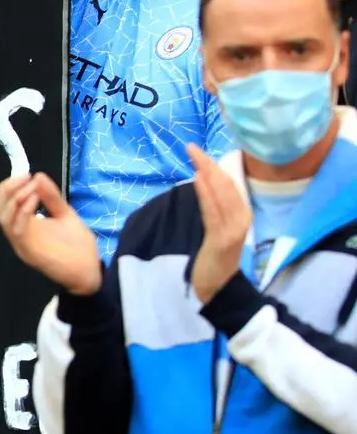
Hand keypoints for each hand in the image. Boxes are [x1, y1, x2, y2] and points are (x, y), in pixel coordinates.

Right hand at [0, 172, 101, 294]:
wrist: (90, 273)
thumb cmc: (78, 247)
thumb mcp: (65, 215)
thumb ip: (52, 197)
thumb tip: (38, 175)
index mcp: (23, 225)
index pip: (3, 203)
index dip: (9, 186)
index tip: (26, 174)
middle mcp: (17, 235)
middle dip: (7, 189)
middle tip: (25, 177)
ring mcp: (21, 244)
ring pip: (4, 219)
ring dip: (16, 198)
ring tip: (32, 188)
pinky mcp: (29, 251)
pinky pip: (18, 229)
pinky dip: (24, 211)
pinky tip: (35, 199)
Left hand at [187, 145, 250, 302]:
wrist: (218, 286)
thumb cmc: (214, 256)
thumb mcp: (215, 227)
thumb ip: (214, 207)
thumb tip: (204, 181)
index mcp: (240, 213)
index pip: (227, 184)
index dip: (214, 166)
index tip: (198, 151)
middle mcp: (241, 218)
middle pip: (225, 185)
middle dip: (209, 164)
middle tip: (191, 147)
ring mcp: (234, 229)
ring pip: (221, 195)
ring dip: (208, 174)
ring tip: (195, 157)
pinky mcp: (223, 240)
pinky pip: (213, 212)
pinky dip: (206, 194)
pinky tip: (198, 179)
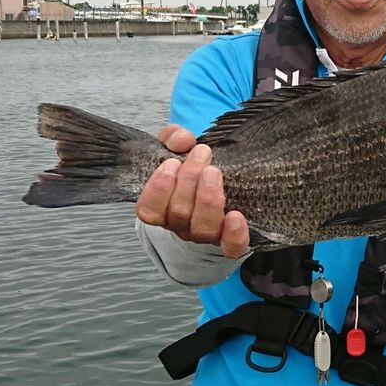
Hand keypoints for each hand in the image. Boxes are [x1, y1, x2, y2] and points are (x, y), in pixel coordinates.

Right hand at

### What is expected
An exact transcription of all the entries is required, without the pictures.

### Result
Hand keypoints for each hand in the image. Boxes are [x1, y1, x2, y2] and points are (x, y), in pixel coordinates.

Right hand at [0, 172, 101, 294]:
wrist: (90, 273)
thumb cmc: (78, 247)
thumb mcp: (65, 215)
thumb ip: (52, 197)
thumb tip: (38, 175)
index mcp: (23, 225)
index pip: (3, 203)
index dip: (9, 186)
index tip: (26, 174)
middle mcp: (17, 235)
middle dip: (7, 189)
middle tip: (25, 177)
ring mcp: (21, 244)
ring pip: (4, 219)
ring dip: (16, 198)
ring tip: (32, 188)
pinky mcp: (29, 251)
pinky pip: (18, 229)
pinky dip: (24, 211)
pinky tip: (35, 199)
Left hand at [187, 145, 250, 302]:
wrist: (218, 286)
thumb cmc: (214, 256)
thumb mcp: (215, 227)
thumb ip: (214, 207)
thumb tip: (204, 181)
index mcp: (240, 213)
index pip: (227, 184)
index dip: (214, 166)
index tip: (198, 151)
middle mcp: (241, 218)
middle pip: (225, 185)
middle dip: (209, 164)
middle tip: (191, 147)
ring mcp: (234, 229)
ring pip: (221, 195)
ring dip: (208, 174)
ring tip: (195, 157)
pinky mcp: (223, 240)
pinky pip: (213, 212)
pinky dip: (206, 194)
pinky tip: (198, 179)
Hand keypoints for each hand in the image. Boxes are [x1, y1, x2, y2] and points are (x, y), in pixel coordinates.

Right hand at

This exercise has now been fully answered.